Just like it did growing the early-stage ecosystem, growing the scale-up and growth ecosystem will take many different people working together to grow capital and new funds. Firstly, we need LPs to back emerging growth funds, not just early-stage emerging managers. Growth and early-stage investing are fundamentally different skill sets, which means we need to unlock a generation of new growth funds, where many will be emerging managers. By definition these growth funds will be larger and need institutional and pension investors across the public and private sector to fund them, often taking bets on new managers. Secondly, we need banks to support more creative financing for GP commitments and capital call lines. Since the numbers are bigger for growth funds, the barriers are higher for new funds to start. Finally, we need the same level of government mobilization to stimulate scale-up and growth investing as we have in the early-stage.

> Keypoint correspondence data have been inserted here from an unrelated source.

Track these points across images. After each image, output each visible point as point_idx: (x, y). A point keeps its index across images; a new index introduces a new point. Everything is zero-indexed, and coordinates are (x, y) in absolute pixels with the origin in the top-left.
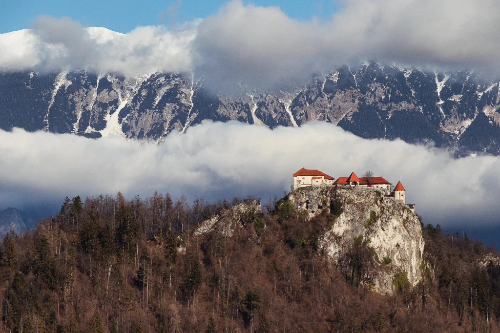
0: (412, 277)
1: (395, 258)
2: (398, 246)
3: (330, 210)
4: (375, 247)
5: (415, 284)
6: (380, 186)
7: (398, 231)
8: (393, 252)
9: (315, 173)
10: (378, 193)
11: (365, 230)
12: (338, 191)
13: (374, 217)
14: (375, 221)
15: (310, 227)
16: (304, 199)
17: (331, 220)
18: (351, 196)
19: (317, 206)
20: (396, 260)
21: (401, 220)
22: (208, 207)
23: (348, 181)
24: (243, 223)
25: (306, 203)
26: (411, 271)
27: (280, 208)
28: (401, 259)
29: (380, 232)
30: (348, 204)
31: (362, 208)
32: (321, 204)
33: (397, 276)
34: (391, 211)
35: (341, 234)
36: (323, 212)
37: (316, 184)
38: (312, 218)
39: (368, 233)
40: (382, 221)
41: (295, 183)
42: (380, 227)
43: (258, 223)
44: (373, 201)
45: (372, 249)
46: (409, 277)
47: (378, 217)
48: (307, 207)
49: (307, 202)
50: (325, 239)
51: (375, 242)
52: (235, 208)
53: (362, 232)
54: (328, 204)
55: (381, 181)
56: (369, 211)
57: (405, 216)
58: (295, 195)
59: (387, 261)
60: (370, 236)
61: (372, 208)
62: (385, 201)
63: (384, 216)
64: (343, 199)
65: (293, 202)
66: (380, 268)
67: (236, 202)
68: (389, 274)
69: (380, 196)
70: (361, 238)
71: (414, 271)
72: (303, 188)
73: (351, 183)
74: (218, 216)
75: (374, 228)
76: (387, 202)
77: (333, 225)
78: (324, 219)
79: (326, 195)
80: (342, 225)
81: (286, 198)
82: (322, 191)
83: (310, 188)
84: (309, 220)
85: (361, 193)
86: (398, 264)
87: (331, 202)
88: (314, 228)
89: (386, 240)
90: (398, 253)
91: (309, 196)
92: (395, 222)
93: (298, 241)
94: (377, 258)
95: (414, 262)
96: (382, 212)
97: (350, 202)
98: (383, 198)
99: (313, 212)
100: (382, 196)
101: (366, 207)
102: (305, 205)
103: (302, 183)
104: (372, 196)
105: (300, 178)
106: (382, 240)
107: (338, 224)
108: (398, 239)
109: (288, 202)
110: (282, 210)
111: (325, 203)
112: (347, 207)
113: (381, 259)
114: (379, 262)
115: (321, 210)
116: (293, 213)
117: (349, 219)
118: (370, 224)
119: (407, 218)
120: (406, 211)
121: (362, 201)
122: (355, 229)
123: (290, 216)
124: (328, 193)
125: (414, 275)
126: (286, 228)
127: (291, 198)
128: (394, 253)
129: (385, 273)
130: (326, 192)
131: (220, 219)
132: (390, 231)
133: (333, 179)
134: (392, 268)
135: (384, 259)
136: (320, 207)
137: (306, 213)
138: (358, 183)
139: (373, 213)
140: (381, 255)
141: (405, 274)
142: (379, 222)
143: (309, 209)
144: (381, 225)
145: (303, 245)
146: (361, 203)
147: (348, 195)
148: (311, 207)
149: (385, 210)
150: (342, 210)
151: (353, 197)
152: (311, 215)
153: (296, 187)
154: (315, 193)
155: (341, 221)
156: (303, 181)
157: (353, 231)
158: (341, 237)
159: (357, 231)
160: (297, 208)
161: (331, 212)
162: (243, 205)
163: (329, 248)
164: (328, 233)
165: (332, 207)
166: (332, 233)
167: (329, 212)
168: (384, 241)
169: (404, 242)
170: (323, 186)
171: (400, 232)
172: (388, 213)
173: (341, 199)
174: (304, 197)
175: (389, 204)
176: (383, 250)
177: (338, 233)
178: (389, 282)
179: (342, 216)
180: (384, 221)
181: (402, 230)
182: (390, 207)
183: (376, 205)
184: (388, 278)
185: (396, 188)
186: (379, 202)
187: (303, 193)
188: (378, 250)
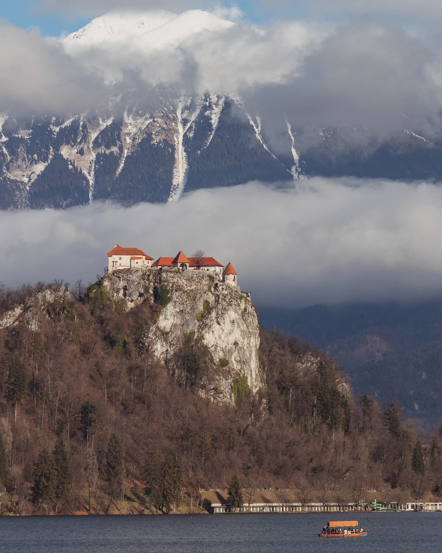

At SSV, we are focusing exclusively on European growth-stage (Series B) investing, in order to help fill this missing middle in Europe’s funding landscape and help stimulate the next phase of the European tech ecosystem. With strong European companies and compelling valuations often now available at the growth stage, we see the opportunity to achieve strong returns for investors with comparably less risk than in the early-stage, while helping to grow more generational European unicorns.